With a bleak country house-crossed-with-a-warehouse look, the acting really takes centre stage in this production. Pennington's Lear starts irascible and stubborn - a man who is used to power and who has let it go to his head. He flies off the handle at his favourite daughter for not being able to flatter enough him about how much he loves her and is incapable of admitting the fault, even as his silver-tongued older daughters fail to live up to their professions of devotion. Lear's descent into madness is fuelled by anger and confusion as he fails to get his way and is powerful and affecting to watch. His later scenes with Pip Donaghy's Gloucester work particularly well - two white-haired, bearded men; one sick in mind, the other in body; struggling to find a place in a shifting, changing world they can no longer control. As Goneril and Regan, Catherine Bailey and Sally Scott plan and scheme and try to one-up each other in their meanness, although Scott could have done without the baby she was toting for much of the time.

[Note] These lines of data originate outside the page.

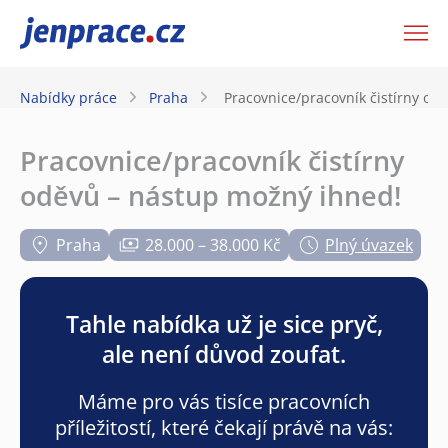
JenPráce.cz
Nabídky práce
Praha
Pracovnice/pracovník čistírny od
Pracovnice/pracovník čistírny
oděvů – nástup možný ihned!
Praha
28.000 – 38.000 Kč
Plný úvazek
Tahle nabídka už je sice pryč,
ale není důvod zoufat.
Máme pro vás tisíce pracovních
příležitostí, které čekají právě na vás:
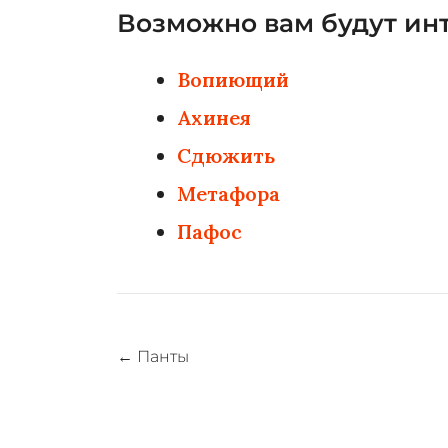
Возможно вам будут инт
Вопиющий
Ахинея
Сдюжить
Метафора
Пафос
Навигация
←
Панты
по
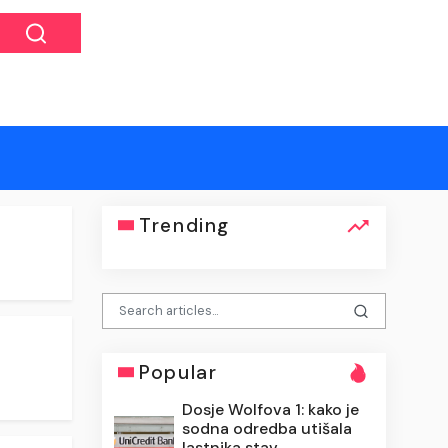
Trending
Popular
Dosje Wolfova 1: kako je
sodna odredba utišala
lastnika stav...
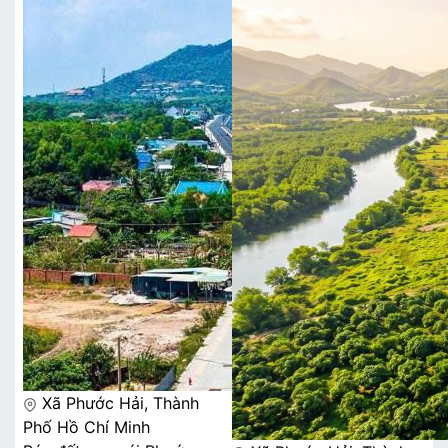
Xã Phước Hải, Thành
Phố Hồ Chí Minh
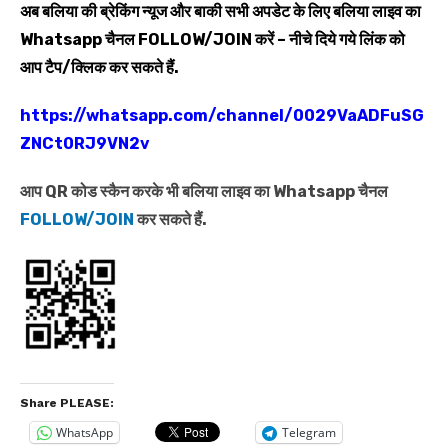
अब बलिया की ब्रेकिंग न्यूज और बाकी सभी अपडेट के लिए बलिया लाइव का
Whatsapp
चैनल
FOLLOW/JOIN
करें – नीचे दिये गये लिंक को
आप टैप/क्लिक कर सकते हैं.
https://whatsapp.com/channel/0029VaADFuSG
ZNCt0RJ9VN2v
आप QR कोड स्कैन करके भी बलिया लाइव का Whatsapp चैनल
FOLLOW/JOIN
कर सकते हैं.
Share PLEASE:
WhatsApp
Telegram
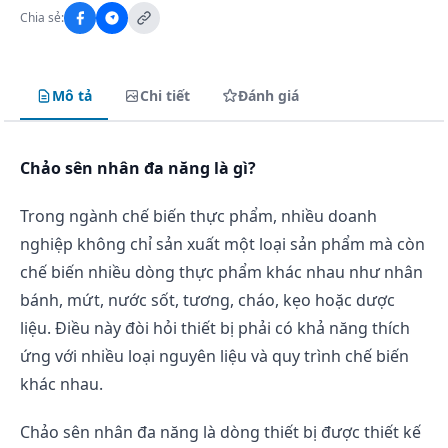
Chia sẻ:
Mô tả
Chi tiết
Đánh giá
Chảo sên nhân đa năng là gì?
Trong ngành chế biến thực phẩm, nhiều doanh
nghiệp không chỉ sản xuất một loại sản phẩm mà còn
chế biến nhiều dòng thực phẩm khác nhau như nhân
bánh, mứt, nước sốt, tương, cháo, kẹo hoặc dược
liệu. Điều này đòi hỏi thiết bị phải có khả năng thích
ứng với nhiều loại nguyên liệu và quy trình chế biến
khác nhau.
Chảo sên nhân đa năng là dòng thiết bị được thiết kế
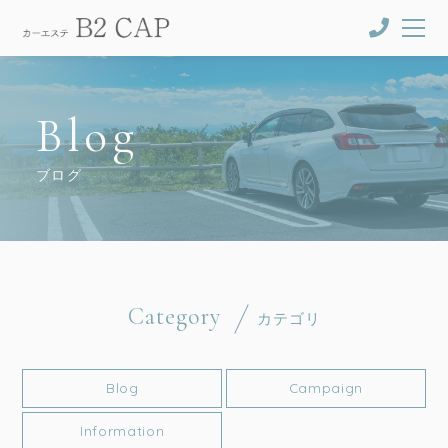
Blog
ブログ
Category
カテゴリ
Blog
Campaign
Information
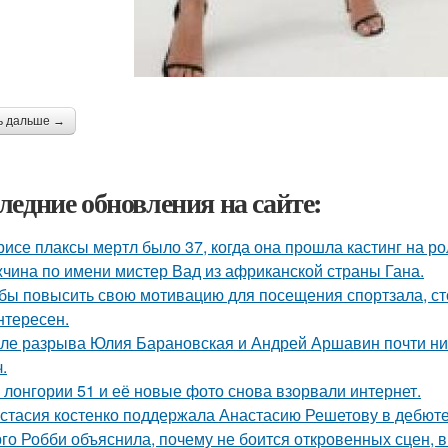
ь дальше →
ледние обновления на сайте:
рисе плаксы мертл было 37, когда она прошла кастинг на р
чина по имени мистер Вад из африканской страны Гана.
бы повысить свою мотивацию для посещения спортзала, сто
нтересен.
ле разрыва Юлия Барановская и Андрей Аршавин почти ниг
.
 лонгории 51 и её новые фото снова взорвали интернет.
стасия костенко поддержала Анастасию Решетову в дебюте
го Робби объяснила, почему не боится откровенных сцен, в 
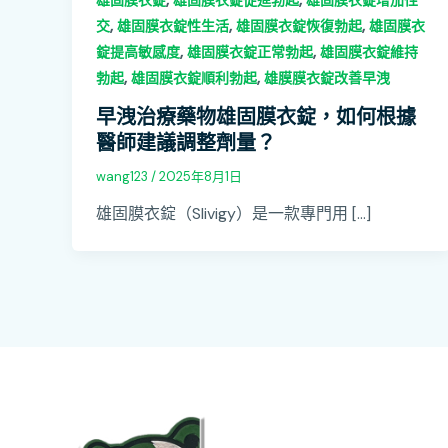
雄固膜衣錠
雄固膜衣錠促進勃起
雄固膜衣錠增加性
,
,
,
交
雄固膜衣錠性生活
雄固膜衣錠恢復勃起
雄固膜衣
,
,
錠提高敏感度
雄固膜衣錠正常勃起
雄固膜衣錠維持
,
,
勃起
雄固膜衣錠順利勃起
雄膜膜衣錠改善早洩
早洩治療藥物雄固膜衣錠，如何根據
醫師建議調整劑量？
wang123
/
2025年8月1日
雄固膜衣錠（Slivigy）是一款專門用 […]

And the puppet baby leads me on to pretty much the only area where my companion (and RSC regular) and I had reservations - the costuming. What starts as a bit of an interwar country house shooting party vibe (but with swords in shoulder holsters instead guns) morphs into what looked like a UN mission somewhere hot in the mid-90s as the two sides prepared for battle. The Fool's costume seemed strangely out of joint with the rest of the look - detracting from good work done by Joshua Elliott, despite my long-standing dislike of concertinas in all their forms.

Costuming quirks and dodgy baby aside, I thoroughly enjoyed this take on what is arguably Shakespeare's finest tragedy. It goes on tour after its time in Northampton and wouldn't be a bad choice if you were only going to see one Shakespeare play to mark this year's big anniversary.